In the last two decades, the scientific community has witnessed a surge in activity, interesting results, and notable progress in our conceptual understanding of computing and information based on the laws of quantum theory. One of the significant aspects of these developments has been an integration of several fields of inquiry that not long ago appeared to be evolving, more or less, along narrow disciplinary paths without any major overlap with each other. In the resulting body of work, investigators have revealed a deeper connection among the ideas and techniques of (apparently) disparate fields. As is evident from the title of this volume, logic, mathematics, physics, computer science and information theory are intricately involved in this fascinating story. The inquisitive reader might focus, perhaps, on the marriage of the most unlikely and intriguing fields of quantum theory and logic and ask: Why quantum logic?

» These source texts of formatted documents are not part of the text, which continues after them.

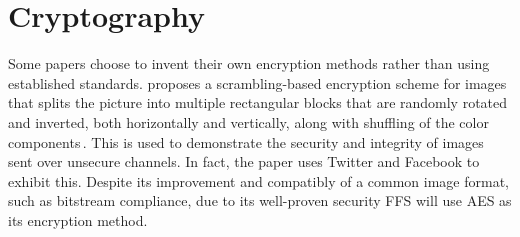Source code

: \section{Cryptography}
Some papers choose to invent their own encryption methods rather than using established standards. \citeauthor{chumanEncryptionThenCompressionSystemsUsing2019} proposes a scrambling-based encryption scheme for images that splits the picture into multiple rectangular blocks that are randomly rotated and inverted, both horizontally and vertically, along with shuffling of the color components\,\cite{chumanEncryptionThenCompressionSystemsUsing2019}. This is used to demonstrate the security and integrity of images sent over unsecure channels. In fact, the paper uses Twitter and Facebook to exhibit this. Despite its improvement and compatibly of a common image format, such as bitstream compliance, due to its well-proven security FFS will use AES as its encryption method. 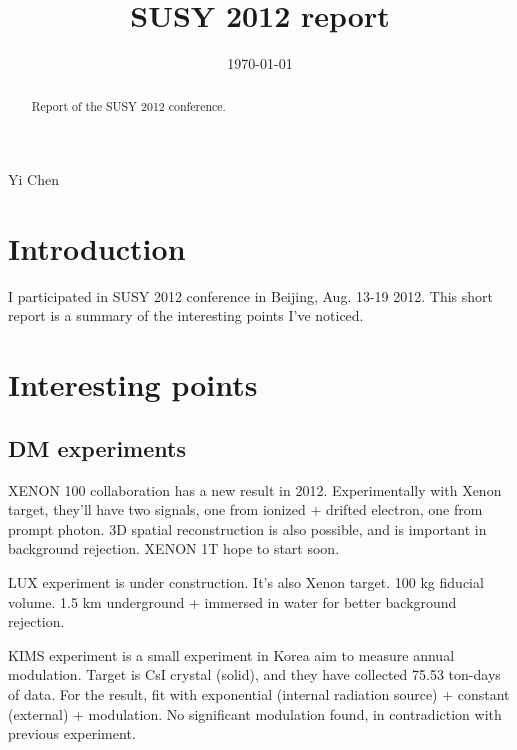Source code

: \documentclass{fheadnote}
\begin{document}
\begin{titlepage}

   \date{\today}

   \title{SUSY 2012 report}

   \begin{Authlist}
      Yi Chen
   \end{Authlist}


   \begin{abstract}
      Report of the SUSY 2012 conference.
   \end{abstract}

\end{titlepage}

\setcounter{page}{2}

\section{Introduction}

I participated in SUSY 2012 conference in Beijing, Aug. 13-19 2012.
This short report is a summary of the interesting points I've noticed.

\section{Interesting points}

\subsection{DM experiments}

XENON 100 collaboration has a new result in 2012.
Experimentally with Xenon target, they'll have two signals, one from ionized + drifted electron,
one from prompt photon.
3D spatial reconstruction is also possible, and is important in background rejection.
XENON 1T hope to start soon.

LUX experiment is under construction.  It's also Xenon target.  100 kg fiducial volume.
1.5 km underground + immersed in water for better background rejection.

KIMS experiment is a small experiment in Korea aim to measure annual modulation.
Target is CsI crystal (solid), and they have collected 75.53 ton-days of data.
For the result, fit with exponential (internal radiation source) + constant (external) + modulation.
No significant modulation found, in contradiction with previous experiment.
\end{document}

By many, “logic” is deemed to be panacea for faulty intuition. It is often associated with the rules of correct thinking and decision-making, but not necessarily in its most sublime role as a deep intellectual subject underlying the validity of mathematical structures and worthy of investigation and discovery in its own right. Indeed, within the realm of the classical theories of nature, one may encounter situations that defy comprehension, should one hold to the intuition developed through experiencing familiar macroscopic scenarios in our routine impressions of natural phenomena.
One such example is a statement within the special theory of relativity that the speed of light is the same in all inertial frames. It certainly defies the common intuition regarding the observation of velocities of familiar objects in relative motion. One might be tempted to dismiss it as contrary to observation. However, while analyzing natural phenomena for objects moving close to the speed of light and, therefore, unfamiliar in the range of velocities we are normally accustomed to, logical deductions based on the postulates of the special relativity theory lead to the correct predictions of experimental observations.
There exists an undeniable interconnection between the deepest theories of nature and mathematical reasoning, famously stated by Eugene Wigner as the unreasonable efficacy of mathematics in physical theories.